§ WHAT IS REQUIRED
Reproduce the opening lines of the records exactly, please, stopping after the line that contains "Disclaimer - This".

§ DATASET EXTRACT

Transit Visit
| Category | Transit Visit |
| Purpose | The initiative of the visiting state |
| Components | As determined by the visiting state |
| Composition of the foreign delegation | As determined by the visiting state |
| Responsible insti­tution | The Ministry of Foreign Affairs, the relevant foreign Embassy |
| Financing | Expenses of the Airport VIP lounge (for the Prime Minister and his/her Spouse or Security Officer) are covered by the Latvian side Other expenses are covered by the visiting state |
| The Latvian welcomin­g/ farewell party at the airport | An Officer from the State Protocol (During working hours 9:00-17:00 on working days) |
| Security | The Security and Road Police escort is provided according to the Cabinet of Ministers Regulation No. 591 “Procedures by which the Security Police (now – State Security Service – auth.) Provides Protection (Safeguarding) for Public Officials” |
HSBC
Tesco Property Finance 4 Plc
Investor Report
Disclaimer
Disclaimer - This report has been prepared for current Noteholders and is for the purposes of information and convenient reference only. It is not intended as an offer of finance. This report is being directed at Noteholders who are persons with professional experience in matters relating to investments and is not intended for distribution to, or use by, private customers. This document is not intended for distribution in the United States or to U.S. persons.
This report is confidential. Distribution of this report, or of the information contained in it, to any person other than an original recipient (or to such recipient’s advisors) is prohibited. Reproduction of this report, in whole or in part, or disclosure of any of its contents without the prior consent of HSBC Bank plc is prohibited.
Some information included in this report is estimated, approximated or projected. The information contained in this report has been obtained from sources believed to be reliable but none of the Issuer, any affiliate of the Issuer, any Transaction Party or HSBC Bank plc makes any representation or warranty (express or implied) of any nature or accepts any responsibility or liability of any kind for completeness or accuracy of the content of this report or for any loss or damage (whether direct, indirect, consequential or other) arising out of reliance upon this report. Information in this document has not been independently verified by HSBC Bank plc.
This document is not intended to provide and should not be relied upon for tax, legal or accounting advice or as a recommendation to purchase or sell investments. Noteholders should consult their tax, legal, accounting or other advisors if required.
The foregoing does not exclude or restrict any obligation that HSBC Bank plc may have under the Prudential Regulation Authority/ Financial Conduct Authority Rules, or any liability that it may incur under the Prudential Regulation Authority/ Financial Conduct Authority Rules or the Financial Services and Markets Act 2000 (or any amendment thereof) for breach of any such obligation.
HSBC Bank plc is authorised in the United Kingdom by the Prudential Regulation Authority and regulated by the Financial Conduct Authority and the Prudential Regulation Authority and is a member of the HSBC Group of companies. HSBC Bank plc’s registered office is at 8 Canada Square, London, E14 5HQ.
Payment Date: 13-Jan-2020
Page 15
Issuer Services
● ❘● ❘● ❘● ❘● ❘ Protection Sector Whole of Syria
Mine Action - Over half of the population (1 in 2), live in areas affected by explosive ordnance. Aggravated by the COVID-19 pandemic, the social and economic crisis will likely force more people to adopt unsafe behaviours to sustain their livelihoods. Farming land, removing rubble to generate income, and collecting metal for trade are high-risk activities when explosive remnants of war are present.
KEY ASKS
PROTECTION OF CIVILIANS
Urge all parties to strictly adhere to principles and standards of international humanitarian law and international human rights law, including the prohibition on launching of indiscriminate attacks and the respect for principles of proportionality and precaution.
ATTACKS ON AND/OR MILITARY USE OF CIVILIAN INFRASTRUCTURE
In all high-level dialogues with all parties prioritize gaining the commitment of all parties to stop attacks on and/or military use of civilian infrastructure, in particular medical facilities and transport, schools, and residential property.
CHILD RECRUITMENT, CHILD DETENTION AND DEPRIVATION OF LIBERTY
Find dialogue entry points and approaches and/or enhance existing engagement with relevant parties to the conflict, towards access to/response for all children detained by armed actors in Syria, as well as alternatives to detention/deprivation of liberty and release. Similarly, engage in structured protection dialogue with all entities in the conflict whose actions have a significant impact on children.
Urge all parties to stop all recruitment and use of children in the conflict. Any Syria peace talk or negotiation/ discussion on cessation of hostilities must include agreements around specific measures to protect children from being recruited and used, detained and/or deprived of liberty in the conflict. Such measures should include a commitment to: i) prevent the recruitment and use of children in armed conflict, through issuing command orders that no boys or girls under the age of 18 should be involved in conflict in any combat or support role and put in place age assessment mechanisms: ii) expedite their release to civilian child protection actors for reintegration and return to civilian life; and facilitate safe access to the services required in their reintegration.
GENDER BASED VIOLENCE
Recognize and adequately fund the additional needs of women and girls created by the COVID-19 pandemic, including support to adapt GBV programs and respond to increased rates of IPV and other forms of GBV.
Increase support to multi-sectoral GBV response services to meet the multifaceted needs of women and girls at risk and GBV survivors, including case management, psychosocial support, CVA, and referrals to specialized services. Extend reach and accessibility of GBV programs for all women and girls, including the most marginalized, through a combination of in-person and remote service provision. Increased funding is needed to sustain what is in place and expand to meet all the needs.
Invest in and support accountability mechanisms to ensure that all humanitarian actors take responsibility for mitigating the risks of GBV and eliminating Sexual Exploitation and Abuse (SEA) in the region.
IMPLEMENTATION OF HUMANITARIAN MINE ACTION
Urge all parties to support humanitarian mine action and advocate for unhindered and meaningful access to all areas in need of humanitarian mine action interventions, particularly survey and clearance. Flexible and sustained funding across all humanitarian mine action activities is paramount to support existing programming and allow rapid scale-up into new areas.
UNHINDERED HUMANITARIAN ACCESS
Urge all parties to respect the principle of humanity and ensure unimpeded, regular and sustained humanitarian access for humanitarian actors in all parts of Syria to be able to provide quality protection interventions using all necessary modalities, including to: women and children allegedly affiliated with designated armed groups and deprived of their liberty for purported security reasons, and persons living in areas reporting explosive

§ ANSWER TO THE EXERCISE
Transit Visit
| Category | Transit Visit |
| Purpose | The initiative of the visiting state |
| Components | As determined by the visiting state |
| Composition of the foreign delegation | As determined by the visiting state |
| Responsible insti­tution | The Ministry of Foreign Affairs, the relevant foreign Embassy |
| Financing | Expenses of the Airport VIP lounge (for the Prime Minister and his/her Spouse or Security Officer) are covered by the Latvian side Other expenses are covered by the visiting state |
| The Latvian welcomin­g/ farewell party at the airport | An Officer from the State Protocol (During working hours 9:00-17:00 on working days) |
| Security | The Security and Road Police escort is provided according to the Cabinet of Ministers Regulation No. 591 “Procedures by which the Security Police (now – State Security Service – auth.) Provides Protection (Safeguarding) for Public Officials” |
HSBC
Tesco Property Finance 4 Plc
Investor Report
Disclaimer
Disclaimer - This report has been prepared for current Noteholders and is for the purposes of information and convenient reference only. It is not intended as an offer of finance. This report is being directed at Noteholders who are persons with professional experience in matters relating to investments and is not intended for distribution to, or use by, private customers. This document is not intended for distribution in the United States or to U.S. persons.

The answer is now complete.